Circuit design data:
● ● ● ● ● ● ●

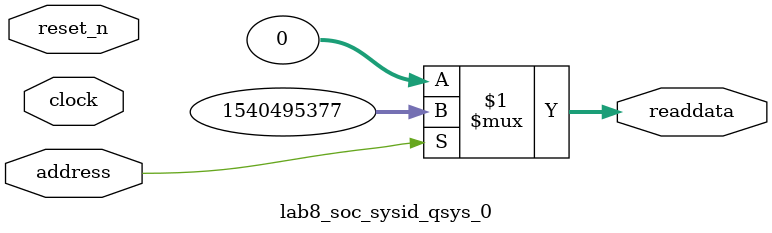
<source format=v>

`timescale 1ns / 1ps
// synthesis translate_on

// turn off superfluous verilog processor warnings 
// altera message_level Level1 
// altera message_off 10034 10035 10036 10037 10230 10240 10030 

module lab8_soc_sysid_qsys_0 (
               // inputs:
                address,
                clock,
                reset_n,

               // outputs:
                readdata
             )
;

  output  [ 31: 0] readdata;
  input            address;
  input            clock;
  input            reset_n;

  wire    [ 31: 0] readdata;
  //control_slave, which is an e_avalon_slave
  assign readdata = address ? 1540495377 : 0;

endmodule




</source>
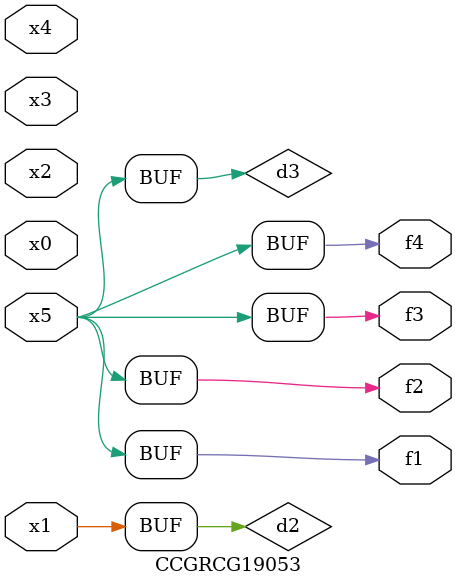
<source format=v>
module CCGRCG19053(
	input x0, x1, x2, x3, x4, x5,
	output f1, f2, f3, f4
);

	wire d1, d2, d3;

	not (d1, x5);
	or (d2, x1);
	xnor (d3, d1);
	assign f1 = d3;
	assign f2 = d3;
	assign f3 = d3;
	assign f4 = d3;
endmodule

</source>
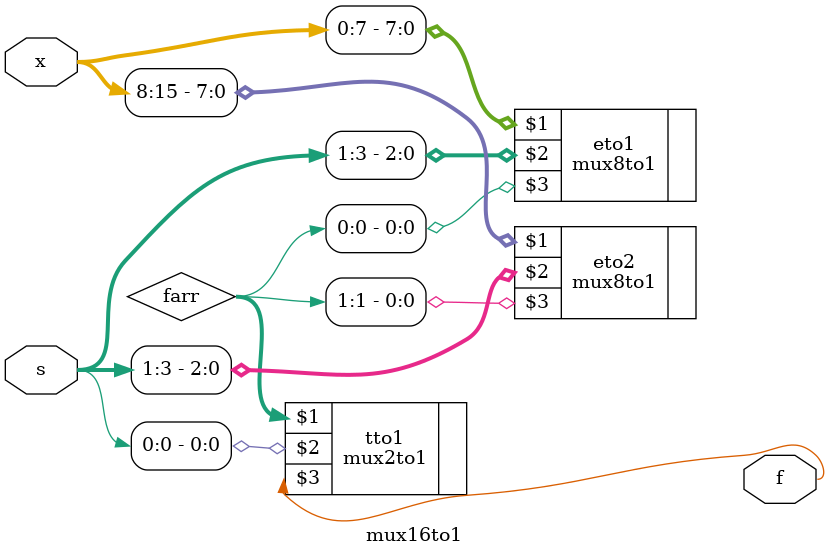
<source format=v>
module mux16to1(x, s, f);
    input [0:15]x;
    input [0:3]s;
    output f;
    wire [0:1]farr;
    mux8to1 eto1(x[0:7], s[1:3], farr[0]);
    mux8to1 eto2(x[8:15], s[1:3], farr[1]);
    mux2to1 tto1(farr, s[0], f);
endmodule
</source>
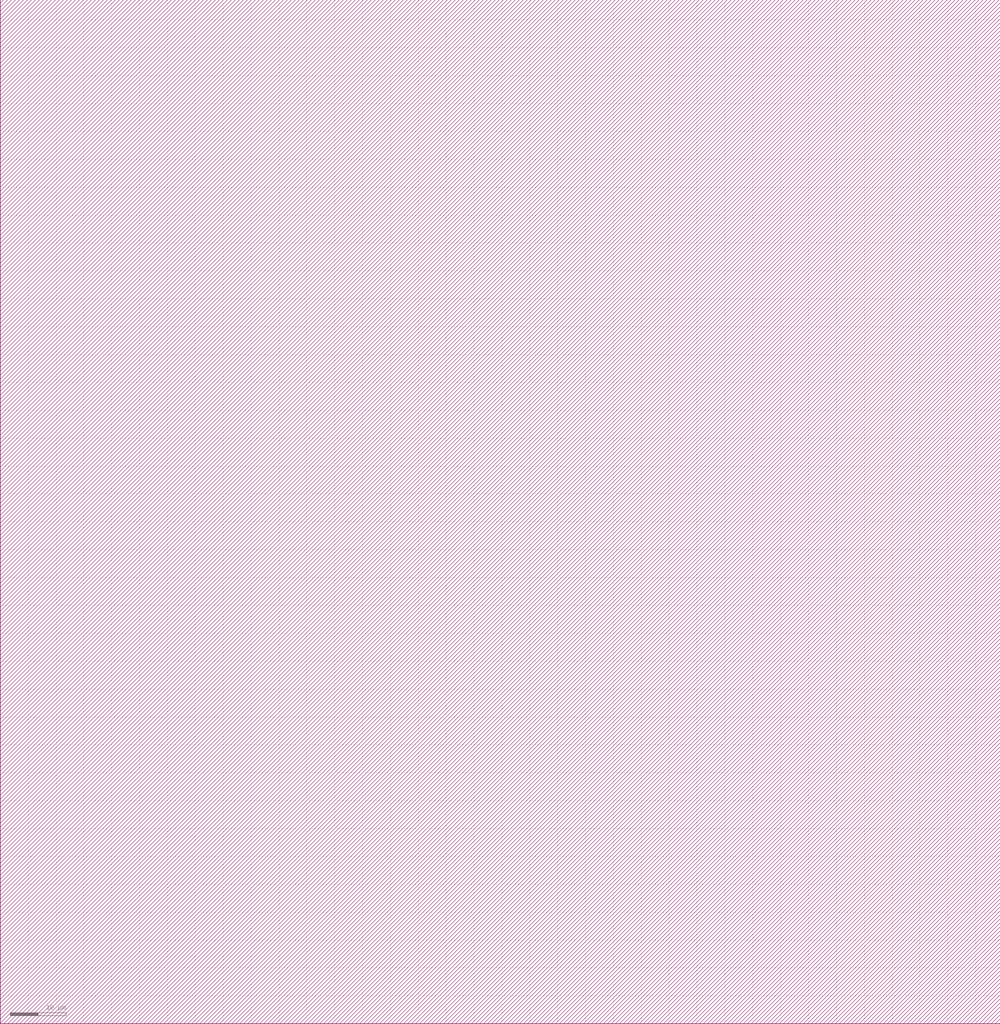
<source format=lef>
VERSION 5.6 ;

BUSBITCHARS "[]" ;

DIVIDERCHAR "/" ;

UNITS
    DATABASE MICRONS 1000 ;
END UNITS

MANUFACTURINGGRID 0.005000 ; 

CLEARANCEMEASURE EUCLIDEAN ; 

USEMINSPACING OBS ON ; 

SITE CoreSite
    CLASS CORE ;
    SIZE 0.600000 BY 0.300000 ;
END CoreSite

LAYER li
   TYPE ROUTING ;
   DIRECTION VERTICAL ;
   MINWIDTH 0.300000 ;
   AREA 0.056250 ;
   WIDTH 0.300000 ;
   SPACINGTABLE
      PARALLELRUNLENGTH 0.0
      WIDTH 0.0 0.225000 ;
   PITCH 0.600000 0.600000 ;
END li

LAYER mcon
    TYPE CUT ;
    SPACING 0.225000 ;
    WIDTH 0.300000 ;
    ENCLOSURE ABOVE 0.075000 0.075000 ;
    ENCLOSURE BELOW 0.000000 0.000000 ;
END mcon

LAYER met1
   TYPE ROUTING ;
   DIRECTION HORIZONTAL ;
   MINWIDTH 0.150000 ;
   AREA 0.084375 ;
   WIDTH 0.150000 ;
   SPACINGTABLE
      PARALLELRUNLENGTH 0.0
      WIDTH 0.0 0.150000 ;
   PITCH 0.300000 0.300000 ;
END met1

LAYER v1
    TYPE CUT ;
    SPACING 0.075000 ;
    WIDTH 0.300000 ;
    ENCLOSURE ABOVE 0.075000 0.075000 ;
    ENCLOSURE BELOW 0.075000 0.075000 ;
END v1

LAYER met2
   TYPE ROUTING ;
   DIRECTION VERTICAL ;
   MINWIDTH 0.150000 ;
   AREA 0.073125 ;
   WIDTH 0.150000 ;
   SPACINGTABLE
      PARALLELRUNLENGTH 0.0
      WIDTH 0.0 0.150000 ;
   PITCH 0.300000 0.300000 ;
END met2

LAYER v2
    TYPE CUT ;
    SPACING 0.150000 ;
    WIDTH 0.300000 ;
    ENCLOSURE ABOVE 0.075000 0.075000 ;
    ENCLOSURE BELOW 0.075000 0.000000 ;
END v2

LAYER met3
   TYPE ROUTING ;
   DIRECTION HORIZONTAL ;
   MINWIDTH 0.300000 ;
   AREA 0.241875 ;
   WIDTH 0.300000 ;
   SPACINGTABLE
      PARALLELRUNLENGTH 0.0
      WIDTH 0.0 0.300000 ;
   PITCH 0.600000 0.600000 ;
END met3

LAYER v3
    TYPE CUT ;
    SPACING 0.150000 ;
    WIDTH 0.450000 ;
    ENCLOSURE ABOVE 0.075000 0.075000 ;
    ENCLOSURE BELOW 0.075000 0.000000 ;
END v3

LAYER met4
   TYPE ROUTING ;
   DIRECTION VERTICAL ;
   MINWIDTH 0.300000 ;
   AREA 0.241875 ;
   WIDTH 0.300000 ;
   SPACINGTABLE
      PARALLELRUNLENGTH 0.0
      WIDTH 0.0 0.300000 ;
   PITCH 0.600000 0.600000 ;
END met4

LAYER v4
    TYPE CUT ;
    SPACING 0.450000 ;
    WIDTH 1.200000 ;
    ENCLOSURE ABOVE 0.150000 0.150000 ;
    ENCLOSURE BELOW 0.000000 0.000000 ;
END v4

LAYER met5
   TYPE ROUTING ;
   DIRECTION HORIZONTAL ;
   MINWIDTH 1.650000 ;
   AREA 4.005000 ;
   WIDTH 1.650000 ;
   SPACINGTABLE
      PARALLELRUNLENGTH 0.0
      WIDTH 0.0 1.650000 ;
   PITCH 3.300000 3.300000 ;
END met5

LAYER OVERLAP
   TYPE OVERLAP ;
END OVERLAP

VIA mcon_C DEFAULT
   LAYER li ;
     RECT -0.150000 -0.150000 0.150000 0.150000 ;
   LAYER mcon ;
     RECT -0.150000 -0.150000 0.150000 0.150000 ;
   LAYER met1 ;
     RECT -0.225000 -0.225000 0.225000 0.225000 ;
END mcon_C

VIA v1_C DEFAULT
   LAYER met1 ;
     RECT -0.225000 -0.225000 0.225000 0.225000 ;
   LAYER v1 ;
     RECT -0.150000 -0.150000 0.150000 0.150000 ;
   LAYER met2 ;
     RECT -0.225000 -0.225000 0.225000 0.225000 ;
END v1_C

VIA v2_C DEFAULT
   LAYER met2 ;
     RECT -0.150000 -0.225000 0.150000 0.225000 ;
   LAYER v2 ;
     RECT -0.150000 -0.150000 0.150000 0.150000 ;
   LAYER met3 ;
     RECT -0.225000 -0.225000 0.225000 0.225000 ;
END v2_C

VIA v2_Ch
   LAYER met2 ;
     RECT -0.225000 -0.150000 0.225000 0.150000 ;
   LAYER v2 ;
     RECT -0.150000 -0.150000 0.150000 0.150000 ;
   LAYER met3 ;
     RECT -0.225000 -0.225000 0.225000 0.225000 ;
END v2_Ch

VIA v2_Cv
   LAYER met2 ;
     RECT -0.150000 -0.225000 0.150000 0.225000 ;
   LAYER v2 ;
     RECT -0.150000 -0.150000 0.150000 0.150000 ;
   LAYER met3 ;
     RECT -0.225000 -0.225000 0.225000 0.225000 ;
END v2_Cv

VIA v3_C DEFAULT
   LAYER met3 ;
     RECT -0.300000 -0.225000 0.300000 0.225000 ;
   LAYER v3 ;
     RECT -0.225000 -0.225000 0.225000 0.225000 ;
   LAYER met4 ;
     RECT -0.300000 -0.300000 0.300000 0.300000 ;
END v3_C

VIA v3_Ch
   LAYER met3 ;
     RECT -0.300000 -0.225000 0.300000 0.225000 ;
   LAYER v3 ;
     RECT -0.225000 -0.225000 0.225000 0.225000 ;
   LAYER met4 ;
     RECT -0.300000 -0.300000 0.300000 0.300000 ;
END v3_Ch

VIA v3_Cv
   LAYER met3 ;
     RECT -0.300000 -0.225000 0.300000 0.225000 ;
   LAYER v3 ;
     RECT -0.225000 -0.225000 0.225000 0.225000 ;
   LAYER met4 ;
     RECT -0.300000 -0.300000 0.300000 0.300000 ;
END v3_Cv

VIA v4_C DEFAULT
   LAYER met4 ;
     RECT -0.600000 -0.600000 0.600000 0.600000 ;
   LAYER v4 ;
     RECT -0.600000 -0.600000 0.600000 0.600000 ;
   LAYER met5 ;
     RECT -0.750000 -0.750000 0.750000 0.750000 ;
END v4_C

MACRO _0_0std_0_0cells_0_0NOR2X2
    CLASS CORE ;
    FOREIGN _0_0std_0_0cells_0_0NOR2X2 0.000000 0.000000 ;
    ORIGIN 0.000000 0.000000 ;
    SIZE 3.000000 BY 5.100000 ;
    SYMMETRY X Y ;
    SITE CoreSite ;
    PIN A
        DIRECTION INPUT ;
        USE SIGNAL ;
        PORT
        LAYER li ;
        RECT 0.300000 4.500000 0.600000 4.800000 ;
        RECT 0.375000 4.275000 0.825000 4.500000 ;
        RECT 0.825000 4.275000 1.050000 4.500000 ;
        RECT 1.050000 4.275000 1.125000 4.500000 ;
        END
        ANTENNAGATEAREA 0.450000 ;
    END A
    PIN B
        DIRECTION INPUT ;
        USE SIGNAL ;
        PORT
        LAYER li ;
        RECT 1.500000 4.275000 1.575000 4.500000 ;
        RECT 1.575000 4.275000 1.800000 4.500000 ;
        RECT 1.800000 4.275000 2.700000 4.500000 ;
        RECT 2.400000 4.200000 2.700000 4.275000 ;
        END
        ANTENNAGATEAREA 0.450000 ;
    END B
    PIN Y
        DIRECTION OUTPUT ;
        USE SIGNAL ;
        PORT
        LAYER li ;
        RECT 1.200000 1.800000 1.725000 2.025000 ;
        RECT 1.200000 1.125000 1.425000 1.800000 ;
        RECT 1.200000 0.900000 1.425000 1.125000 ;
        RECT 1.200000 0.825000 1.425000 0.900000 ;
        RECT 1.725000 1.800000 1.950000 2.025000 ;
        RECT 1.950000 1.800000 2.700000 2.025000 ;
        RECT 2.400000 2.025000 2.700000 2.100000 ;
        END
        ANTENNADIFFAREA 1.125000 ;
    END Y
    PIN Vdd
        DIRECTION INPUT ;
        USE POWER ;
        PORT
        LAYER li ;
        RECT 0.675000 3.900000 0.900000 3.975000 ;
        RECT 0.675000 3.675000 0.900000 3.900000 ;
        RECT 0.675000 3.600000 0.900000 3.675000 ;
        LAYER mcon ;
        RECT 0.675000 3.675000 0.900000 3.900000 ;
        LAYER met1 ;
        RECT 0.600000 3.900000 0.975000 3.975000 ;
        RECT 0.600000 3.675000 0.675000 3.900000 ;
        RECT 0.600000 3.600000 0.975000 3.675000 ;
        RECT 0.675000 3.675000 0.900000 3.900000 ;
        RECT 0.900000 3.675000 0.975000 3.900000 ;
        END
        ANTENNADIFFAREA 0.843750 ;
    END Vdd
    PIN GND
        DIRECTION INPUT ;
        USE GROUND ;
        PORT
        LAYER li ;
        RECT 0.675000 0.750000 0.900000 0.825000 ;
        RECT 0.675000 0.525000 0.900000 0.750000 ;
        RECT 0.675000 0.450000 0.900000 0.525000 ;
        RECT 1.725000 0.450000 1.950000 0.525000 ;
        RECT 1.725000 0.750000 1.950000 0.825000 ;
        RECT 1.725000 0.525000 1.950000 0.750000 ;
        LAYER mcon ;
        RECT 0.675000 0.525000 0.900000 0.750000 ;
        RECT 1.725000 0.525000 1.950000 0.750000 ;
        LAYER met1 ;
        RECT 0.600000 0.750000 0.975000 0.825000 ;
        RECT 0.600000 0.525000 0.675000 0.750000 ;
        RECT 0.600000 0.450000 0.975000 0.525000 ;
        RECT 0.675000 0.525000 0.900000 0.750000 ;
        RECT 1.650000 0.750000 2.025000 0.825000 ;
        RECT 0.900000 0.600000 1.725000 0.750000 ;
        RECT 0.900000 0.525000 0.975000 0.600000 ;
        RECT 1.650000 0.450000 2.025000 0.525000 ;
        RECT 1.650000 0.525000 1.725000 0.600000 ;
        RECT 1.725000 0.525000 1.950000 0.750000 ;
        RECT 1.950000 0.525000 2.025000 0.750000 ;
        END
        ANTENNADIFFAREA 0.562500 ;
    END GND
END _0_0std_0_0cells_0_0NOR2X2

MACRO welltap_svt
    CLASS CORE WELLTAP ;
    FOREIGN welltap_svt 0.000000 0.000000 ;
    ORIGIN 0.000000 0.000000 ;
    SIZE 1.200000 BY 2.100000 ;
    SYMMETRY X Y ;
    SITE CoreSite ;
    PIN Vdd
        DIRECTION INPUT ;
        USE POWER ;
        PORT
        LAYER li ;
        RECT 0.525000 1.725000 0.900000 1.800000 ;
        RECT 0.525000 1.500000 0.600000 1.725000 ;
        RECT 0.525000 1.425000 0.900000 1.500000 ;
        RECT 0.600000 1.500000 0.825000 1.725000 ;
        RECT 0.825000 1.500000 0.900000 1.725000 ;
        LAYER mcon ;
        RECT 0.600000 1.500000 0.825000 1.725000 ;
        LAYER met1 ;
        RECT 0.525000 1.725000 0.900000 1.800000 ;
        RECT 0.525000 1.500000 0.600000 1.725000 ;
        RECT 0.525000 1.425000 0.900000 1.500000 ;
        RECT 0.600000 1.500000 0.825000 1.725000 ;
        RECT 0.825000 1.500000 0.900000 1.725000 ;
        END
    END Vdd
    PIN GND
        DIRECTION INPUT ;
        USE GROUND ;
        PORT
        LAYER li ;
        RECT 0.525000 0.525000 0.900000 0.600000 ;
        RECT 0.525000 0.300000 0.600000 0.525000 ;
        RECT 0.525000 0.225000 0.900000 0.300000 ;
        RECT 0.600000 0.300000 0.825000 0.525000 ;
        RECT 0.825000 0.300000 0.900000 0.525000 ;
        LAYER mcon ;
        RECT 0.600000 0.300000 0.825000 0.525000 ;
        LAYER met1 ;
        RECT 0.525000 0.525000 0.900000 0.600000 ;
        RECT 0.525000 0.300000 0.600000 0.525000 ;
        RECT 0.525000 0.225000 0.900000 0.300000 ;
        RECT 0.600000 0.300000 0.825000 0.525000 ;
        RECT 0.825000 0.300000 0.900000 0.525000 ;
        END
    END GND
END welltap_svt

MACRO circuitppnp
   CLASS CORE ;
   FOREIGN circuitppnp 0.000000 0.000000 ;
   ORIGIN 0.000000 0.000000 ; 
   SIZE 179.400000 BY 183.600000 ; 
   SYMMETRY X Y ;
   SITE CoreSite ;
END circuitppnp

MACRO circuitwell
   CLASS CORE ;
   FOREIGN circuitwell 0.000000 0.000000 ;
   ORIGIN 0.000000 0.000000 ; 
   SIZE 179.400000 BY 183.600000 ; 
   SYMMETRY X Y ;
   SITE CoreSite ;
END circuitwell


</source>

● ● ● ● ● ● ●

# PROMPT:
Say how many lines in the records hold the string "MACRO". Give no other words.

# SOLUTION TO THIS EXERCISE:
4